2008: "NAFTA was negotiated more than 14 years ago, and Hillary believes it has not lived up to its promises." (2008 campaign website.)

2008: "You know, I have been a critic of NAFTA from the very beginning..."

That particular assertion simply cannot go unchallenged. A verbal critic, perhaps. But not one who backed up words with actions when called upon to act. (The author)

"...I didn't have a public position on it, because I was part of the administration, but when I started running for the Senate, I have been a critic. I've said it was flawed. ... you don't have all the record because you can go back and look at what I've said consistently. And I haven't just said things; I have actually voted to toughen trade agreements, to try to put more teeth into our enforcement mechanisms. And I will continue to do so. ... I'm confident that as president, when I say we will opt out unless we renegotiate, we will be able to renegotiate." (Feb. 26, 2008: During an NBC debate.)

Renegotiate? Nope. Never happened. (The author)

2010: "First, let me underscore President Obama's and my commitment to the Free Trade Agreement. We are going to continue to work to obtain the votes in the Congress to be able to pass it. We think it's strongly in the interests of both Colombia and the United States. And I return very invigorated ... to begin a very intensive effort to try to obtain the votes to get the Free Trade Agreement finally ratified." (June 11, 2010: On RCN Television.)

That statement is more in tune with her actual behavior in office. She vacillates.

2011: "Getting this done together sends a powerful message that America and Korea are partners for the long-term and that America is fully embracing its role as a Pacific power. ... I want to state as strongly as I can how committed the Obama Administration is to passing the Korea-U.S. Free Trade Agreement this year. ... This is a priority for me, for President Obama and for the entire administration. We are determined to get it done, and I believe we will." (April 16, 2011: In a talk to a business group in Seoul, South Korea.)

Free trader again. The Korea free-trade agreement was the biggest since NAFTA.

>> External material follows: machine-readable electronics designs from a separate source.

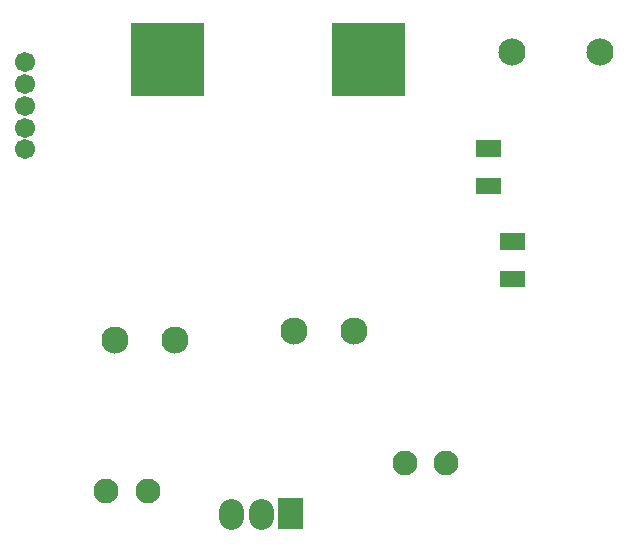
<source format=gts>
G04 Layer: TopSolderMaskLayer*
G04 EasyEDA v6.4.20.6, 2021-07-19T19:11:35--4:00*
G04 e84b6f659e4c45e888895c734b18603a,91999b56e5bf4a9c8a3ad43c56598434,10*
G04 Gerber Generator version 0.2*
G04 Scale: 100 percent, Rotated: No, Reflected: No *
G04 Dimensions in millimeters *
G04 leading zeros omitted , absolute positions ,4 integer and 5 decimal *
%FSLAX45Y45*%
%MOMM*%

%ADD24C,2.1016*%
%ADD25C,2.3000*%
%ADD26C,2.3016*%
%ADD29C,1.7016*%

%LPD*%
D24*
X2374900Y1016398D02*
G01*
X2374900Y1066398D01*
X2120900Y1016398D02*
G01*
X2120900Y1066398D01*
D25*
G01*
X1143000Y2514600D03*
G01*
X1651000Y2514600D03*
G01*
X2654300Y2590800D03*
G01*
X3162300Y2590800D03*
D26*
G01*
X5251805Y4953000D03*
G01*
X4501819Y4953000D03*
G36*
X4403343Y2957576D02*
G01*
X4403343Y3097784D01*
X4613656Y3097784D01*
X4613656Y2957576D01*
G37*
G36*
X4403343Y3277615D02*
G01*
X4403343Y3417823D01*
X4613656Y3417823D01*
X4613656Y3277615D01*
G37*
G36*
X4200143Y3744976D02*
G01*
X4200143Y3885184D01*
X4410456Y3885184D01*
X4410456Y3744976D01*
G37*
G36*
X4200143Y4065015D02*
G01*
X4200143Y4205223D01*
X4410456Y4205223D01*
X4410456Y4065015D01*
G37*
G36*
X2523743Y911352D02*
G01*
X2523743Y1171447D01*
X2734056Y1171447D01*
X2734056Y911352D01*
G37*
D29*
G01*
X381000Y4125798D03*
G01*
X381000Y4310811D03*
G01*
X381000Y4495800D03*
G01*
X381000Y4680813D03*
G01*
X381000Y4865801D03*
G36*
X1278128Y4579365D02*
G01*
X1278128Y5199634D01*
X1898650Y5199634D01*
X1898650Y4579365D01*
G37*
G36*
X2978150Y4579365D02*
G01*
X2978150Y5199634D01*
X3598672Y5199634D01*
X3598672Y4579365D01*
G37*
D24*
G01*
X1069594Y1231900D03*
G01*
X1419605Y1231900D03*
G01*
X3596893Y1473200D03*
G01*
X3946906Y1473200D03*
M02*

</source>
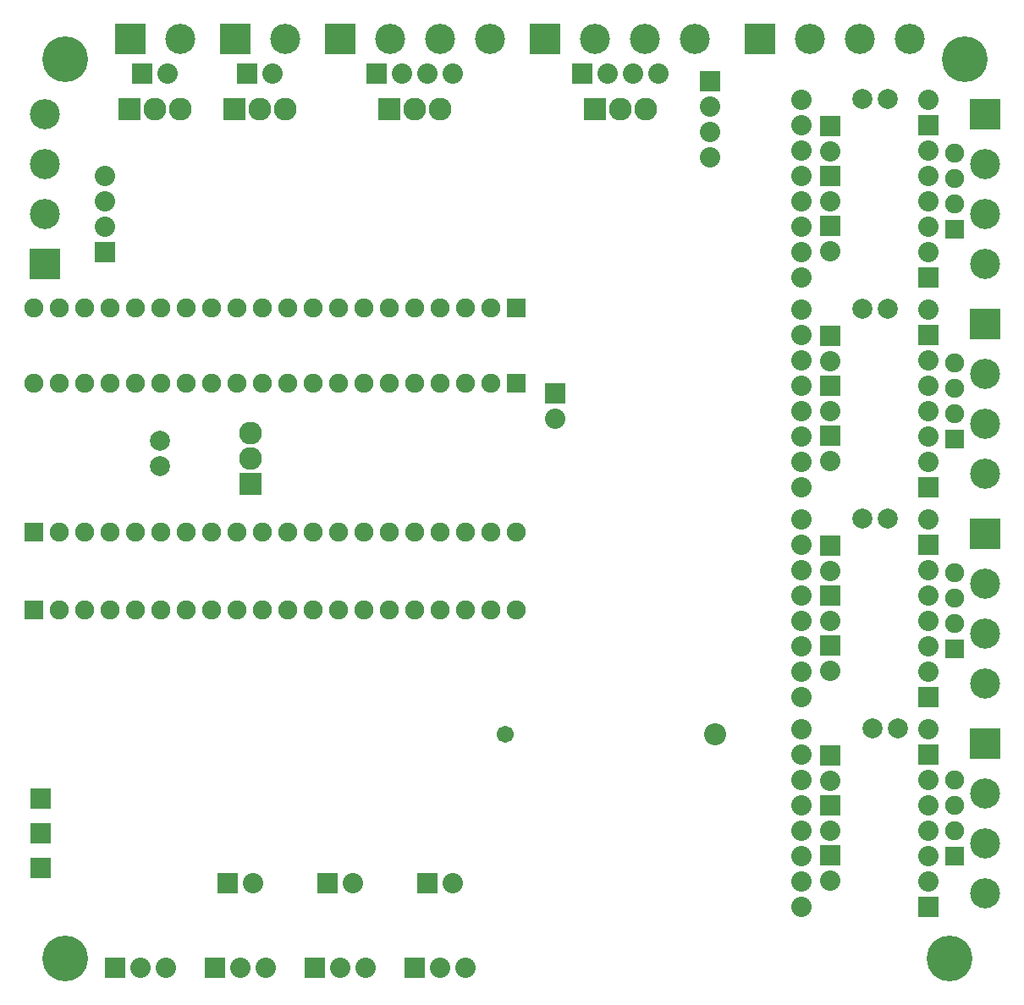
<source format=gbs>
G04 (created by PCBNEW-RS274X (2012-01-19 BZR 3256)-stable) date 23/08/2012 8:13:32 PM*
G01*
G70*
G90*
%MOIN*%
G04 Gerber Fmt 3.4, Leading zero omitted, Abs format*
%FSLAX34Y34*%
G04 APERTURE LIST*
%ADD10C,0.006000*%
%ADD11R,0.075000X0.075000*%
%ADD12C,0.075000*%
%ADD13R,0.118400X0.118400*%
%ADD14C,0.118400*%
%ADD15C,0.090000*%
%ADD16R,0.090000X0.090000*%
%ADD17R,0.080000X0.080000*%
%ADD18C,0.080000*%
%ADD19C,0.079100*%
%ADD20C,0.180000*%
%ADD21C,0.067200*%
%ADD22C,0.086900*%
G04 APERTURE END LIST*
G54D10*
G54D11*
X41733Y-38114D03*
G54D12*
X41733Y-37114D03*
X41733Y-36114D03*
X41733Y-35114D03*
G54D11*
X41733Y-13389D03*
G54D12*
X41733Y-12389D03*
X41733Y-11389D03*
X41733Y-10389D03*
G54D11*
X41733Y-21657D03*
G54D12*
X41733Y-20657D03*
X41733Y-19657D03*
X41733Y-18657D03*
G54D13*
X42914Y-25393D03*
G54D14*
X42914Y-27362D03*
X42914Y-29330D03*
X42914Y-31299D03*
G54D13*
X42914Y-33661D03*
G54D14*
X42914Y-35630D03*
X42914Y-37598D03*
X42914Y-39567D03*
G54D13*
X42914Y-17126D03*
G54D14*
X42914Y-19095D03*
X42914Y-21063D03*
X42914Y-23032D03*
G54D13*
X42914Y-08858D03*
G54D14*
X42914Y-10827D03*
X42914Y-12795D03*
X42914Y-14764D03*
G54D13*
X05906Y-14763D03*
G54D14*
X05906Y-12794D03*
X05906Y-10826D03*
X05906Y-08857D03*
G54D13*
X34056Y-05905D03*
G54D14*
X36025Y-05905D03*
X37993Y-05905D03*
X39962Y-05905D03*
G54D13*
X25591Y-05905D03*
G54D14*
X27560Y-05905D03*
X29528Y-05905D03*
X31497Y-05905D03*
G54D13*
X17521Y-05905D03*
G54D14*
X19490Y-05905D03*
X21458Y-05905D03*
X23427Y-05905D03*
G54D13*
X13387Y-05905D03*
G54D14*
X15356Y-05905D03*
G54D13*
X09253Y-05905D03*
G54D14*
X11222Y-05905D03*
G54D15*
X21473Y-08662D03*
X20473Y-08662D03*
G54D16*
X19473Y-08662D03*
G54D15*
X15371Y-08662D03*
X14371Y-08662D03*
G54D16*
X13371Y-08662D03*
G54D15*
X11237Y-08662D03*
X10237Y-08662D03*
G54D16*
X09237Y-08662D03*
G54D15*
X29544Y-08662D03*
X28544Y-08662D03*
G54D16*
X27544Y-08662D03*
G54D15*
X13977Y-21441D03*
X13977Y-22441D03*
G54D16*
X13977Y-23441D03*
G54D11*
X05461Y-28393D03*
G54D12*
X06461Y-28393D03*
X07461Y-28393D03*
X08461Y-28393D03*
X09461Y-28393D03*
X10461Y-28393D03*
X11461Y-28393D03*
X12461Y-28393D03*
X13461Y-28393D03*
X14461Y-28393D03*
X15461Y-28393D03*
X16461Y-28393D03*
X17461Y-28393D03*
X18461Y-28393D03*
X19461Y-28393D03*
X20461Y-28393D03*
X21461Y-28393D03*
X22461Y-28393D03*
X23461Y-28393D03*
X24461Y-28393D03*
X24461Y-25346D03*
X23461Y-25346D03*
X22461Y-25346D03*
X21461Y-25346D03*
X20461Y-25346D03*
X19461Y-25346D03*
X18461Y-25346D03*
X17461Y-25346D03*
X16461Y-25346D03*
X15461Y-25346D03*
X14461Y-25346D03*
X13461Y-25346D03*
X12461Y-25346D03*
X11461Y-25346D03*
X10461Y-25346D03*
X09461Y-25346D03*
X08461Y-25346D03*
X07461Y-25346D03*
X06461Y-25346D03*
G54D11*
X05461Y-25346D03*
X24461Y-16488D03*
G54D12*
X23461Y-16488D03*
X22461Y-16488D03*
X21461Y-16488D03*
X20461Y-16488D03*
X19461Y-16488D03*
X18461Y-16488D03*
X17461Y-16488D03*
X16461Y-16488D03*
X15461Y-16488D03*
X14461Y-16488D03*
X13461Y-16488D03*
X12461Y-16488D03*
X11461Y-16488D03*
X10461Y-16488D03*
X09461Y-16488D03*
X08461Y-16488D03*
X07461Y-16488D03*
X06461Y-16488D03*
X05461Y-16488D03*
X05461Y-19465D03*
X06461Y-19465D03*
X07461Y-19465D03*
X08461Y-19465D03*
X09461Y-19465D03*
X10461Y-19465D03*
X11461Y-19465D03*
X12461Y-19465D03*
X13461Y-19465D03*
X14461Y-19465D03*
X15461Y-19465D03*
X16461Y-19465D03*
X17461Y-19465D03*
X18461Y-19465D03*
X19461Y-19465D03*
X20461Y-19465D03*
X21461Y-19465D03*
X22461Y-19465D03*
X23461Y-19465D03*
G54D11*
X24461Y-19465D03*
G54D17*
X40691Y-15311D03*
G54D18*
X40691Y-14311D03*
X40691Y-13311D03*
X40691Y-12311D03*
X40691Y-11311D03*
X40691Y-10311D03*
G54D17*
X40691Y-09311D03*
G54D18*
X40691Y-08311D03*
X35691Y-08311D03*
X35691Y-09311D03*
X35691Y-10311D03*
X35691Y-11311D03*
X35691Y-12311D03*
X35691Y-13311D03*
X35691Y-14311D03*
X35691Y-15311D03*
G54D17*
X40691Y-31846D03*
G54D18*
X40691Y-30846D03*
X40691Y-29846D03*
X40691Y-28846D03*
X40691Y-27846D03*
X40691Y-26846D03*
G54D17*
X40691Y-25846D03*
G54D18*
X40691Y-24846D03*
X35691Y-24846D03*
X35691Y-25846D03*
X35691Y-26846D03*
X35691Y-27846D03*
X35691Y-28846D03*
X35691Y-29846D03*
X35691Y-30846D03*
X35691Y-31846D03*
G54D17*
X40691Y-23578D03*
G54D18*
X40691Y-22578D03*
X40691Y-21578D03*
X40691Y-20578D03*
X40691Y-19578D03*
X40691Y-18578D03*
G54D17*
X40691Y-17578D03*
G54D18*
X40691Y-16578D03*
X35691Y-16578D03*
X35691Y-17578D03*
X35691Y-18578D03*
X35691Y-19578D03*
X35691Y-20578D03*
X35691Y-21578D03*
X35691Y-22578D03*
X35691Y-23578D03*
G54D17*
X40691Y-40114D03*
G54D18*
X40691Y-39114D03*
X40691Y-38114D03*
X40691Y-37114D03*
X40691Y-36114D03*
X40691Y-35114D03*
G54D17*
X40691Y-34114D03*
G54D18*
X40691Y-33114D03*
X35691Y-33114D03*
X35691Y-34114D03*
X35691Y-35114D03*
X35691Y-36114D03*
X35691Y-37114D03*
X35691Y-38114D03*
X35691Y-39114D03*
X35691Y-40114D03*
G54D17*
X32087Y-07555D03*
G54D18*
X32087Y-08555D03*
X32087Y-09555D03*
X32087Y-10555D03*
G54D17*
X08268Y-14295D03*
G54D18*
X08268Y-13295D03*
X08268Y-12295D03*
X08268Y-11295D03*
G54D17*
X18973Y-07283D03*
G54D18*
X19973Y-07283D03*
X20973Y-07283D03*
X21973Y-07283D03*
G54D17*
X27044Y-07283D03*
G54D18*
X28044Y-07283D03*
X29044Y-07283D03*
X30044Y-07283D03*
G54D17*
X12583Y-42519D03*
G54D18*
X13583Y-42519D03*
X14583Y-42519D03*
G54D17*
X16520Y-42519D03*
G54D18*
X17520Y-42519D03*
X18520Y-42519D03*
G54D17*
X08646Y-42519D03*
G54D18*
X09646Y-42519D03*
X10646Y-42519D03*
G54D17*
X20457Y-42519D03*
G54D18*
X21457Y-42519D03*
X22457Y-42519D03*
G54D17*
X25985Y-19874D03*
G54D18*
X25985Y-20874D03*
G54D17*
X36813Y-27846D03*
G54D18*
X36813Y-28846D03*
G54D17*
X20958Y-39172D03*
G54D18*
X21958Y-39172D03*
G54D17*
X17020Y-39172D03*
G54D18*
X18020Y-39172D03*
G54D17*
X13083Y-39172D03*
G54D18*
X14083Y-39172D03*
G54D17*
X36813Y-13279D03*
G54D18*
X36813Y-14279D03*
G54D17*
X36813Y-29815D03*
G54D18*
X36813Y-30815D03*
G54D17*
X36813Y-11311D03*
G54D18*
X36813Y-12311D03*
G54D17*
X36813Y-09342D03*
G54D18*
X36813Y-10342D03*
G54D17*
X13871Y-07283D03*
G54D18*
X14871Y-07283D03*
G54D17*
X09737Y-07283D03*
G54D18*
X10737Y-07283D03*
G54D17*
X36813Y-34145D03*
G54D18*
X36813Y-35145D03*
G54D17*
X36813Y-17610D03*
G54D18*
X36813Y-18610D03*
G54D17*
X36813Y-36114D03*
G54D18*
X36813Y-37114D03*
G54D17*
X36813Y-19578D03*
G54D18*
X36813Y-20578D03*
G54D17*
X36813Y-38082D03*
G54D18*
X36813Y-39082D03*
G54D17*
X36813Y-21547D03*
G54D18*
X36813Y-22547D03*
G54D17*
X36813Y-25878D03*
G54D18*
X36813Y-26878D03*
G54D17*
X05709Y-37204D03*
X05709Y-38582D03*
X05709Y-35826D03*
G54D19*
X38084Y-24803D03*
X39084Y-24803D03*
X38084Y-16535D03*
X39084Y-16535D03*
X38478Y-33070D03*
X39478Y-33070D03*
X38084Y-08267D03*
X39084Y-08267D03*
X10434Y-22744D03*
X10434Y-21744D03*
G54D20*
X06694Y-06693D03*
X42127Y-06693D03*
X06694Y-42126D03*
X41537Y-42126D03*
G54D21*
X24016Y-33287D03*
G54D22*
X32284Y-33287D03*
G54D11*
X41733Y-29925D03*
G54D12*
X41733Y-28925D03*
X41733Y-27925D03*
X41733Y-26925D03*
M02*

</source>
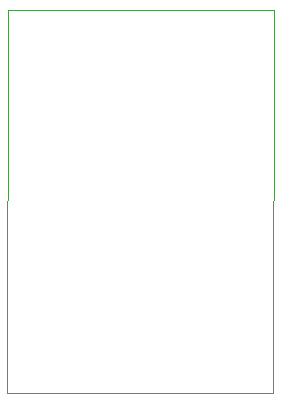
<source format=gbr>
%TF.GenerationSoftware,KiCad,Pcbnew,(6.0.9)*%
%TF.CreationDate,2022-11-26T14:04:05+01:00*%
%TF.ProjectId,SEN_PCB,53454e5f-5043-4422-9e6b-696361645f70,rev?*%
%TF.SameCoordinates,Original*%
%TF.FileFunction,Profile,NP*%
%FSLAX46Y46*%
G04 Gerber Fmt 4.6, Leading zero omitted, Abs format (unit mm)*
G04 Created by KiCad (PCBNEW (6.0.9)) date 2022-11-26 14:04:05*
%MOMM*%
%LPD*%
G01*
G04 APERTURE LIST*
%TA.AperFunction,Profile*%
%ADD10C,0.100000*%
%TD*%
G04 APERTURE END LIST*
D10*
X65049400Y-50647600D02*
X87549400Y-50647600D01*
X87475400Y-83032600D02*
X87549400Y-50647600D01*
X64975400Y-83032600D02*
X65049400Y-50647600D01*
X64975400Y-83032600D02*
X87475400Y-83032600D01*
M02*

</source>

2012: "We need to keep upping our game both bilaterally and with partners across the region through agreements like the Trans-Pacific Partnership or TPP. ... This TPP sets the gold standard in trade agreements to open free, transparent, fair trade, the kind of environment that has the rule of law and a level playing field. And when negotiated, this agreement will cover 40 percent of the world's total trade and build in strong protections for workers and the environment." (Nov. 15, 2012: Comments in Australia.)

But now, of course, she not only doesn't like it, but says it has "too many unanswered questions," i.e. she isn't really sure what's in it.

2014: "One of our most important tools for engaging with Vietnam was a proposed new trade agreement called the Trans-Pacific Partnership (TPP), which would link markets throughout Asia and the Americas, lowering trade barriers while raising standards on labor, the environment, and intellectual property. ... It was also important for American workers, who would benefit from competing on a more level playing field. And it was a strategic initiative that would strengthen the position of the United States in Asia." (From her second memoir, Hard Choices.)

Vacillating in favor again.

2015: "Hillary Clinton believes that any new trade measure has to pass two tests. First, it should put us in a position to protect American workers, raise wages and create more good jobs at home. Second, it must also strengthen our national security. We should be willing to walk away from any outcome that falls short of these tests. The goal is greater prosperity and security for American families, not trade for trade's sake." (Campaign web site.)

Another vacillation. And no reason to believe it will be the last.